(RECORD EXCERPTS)

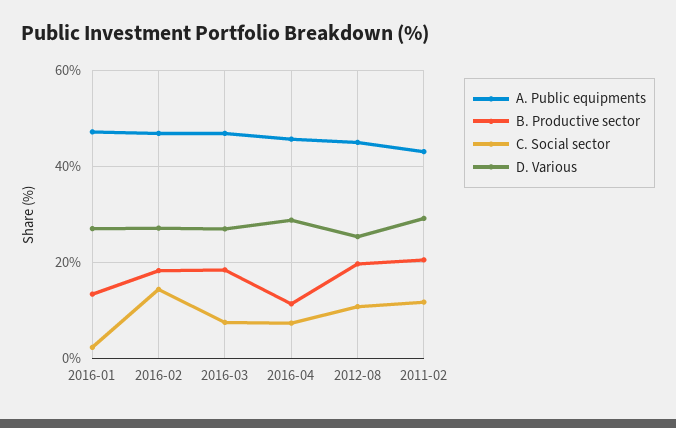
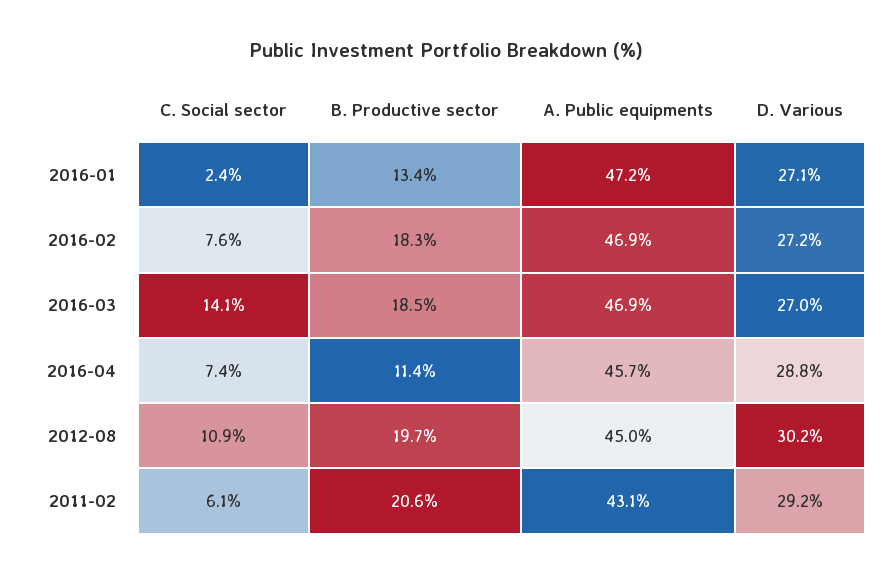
  {
    "A. Public equipments": {
      "2016-01": 47.2,
      "2016-02": 46.9,
      "2016-03": 46.9,
      "2016-04": 45.7,
      "2012-08": 45,
      "2011-02": 43.1
    },
    "B. Productive sector": {
      "2016-01": 13.4,
      "2016-02": 18.3,
      "2016-03": 18.5,
      "2016-04": 11.4,
      "2012-08": 19.7,
      "2011-02": 20.6
    },
    "C. Social sector": {
      "2016-01": 2.4,
-     "2016-02": 14,
+     "2016-02": 7.6,
-     "2016-03": 8,
+     "2016-03": 14.1,
      "2016-04": 7.4,
      "2012-08": 10.9,
-     "2011-02": 12
+     "2011-02": 6.1
    },
    "D. Various": {
      "2016-01": 27.1,
      "2016-02": 27.2,
      "2016-03": 27,
      "2016-04": 28.8,
-     "2012-08": 26,
+     "2012-08": 30.2,
      "2011-02": 29.2
    }
  }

(End RECORD EXCERPTS)

**DESCRIPTION OF THE TASK:**
Show each line in the data where the string "sector" appears.

**ANSWER TO THIS TASK:**
    "B. Productive sector": {
    "C. Social sector": {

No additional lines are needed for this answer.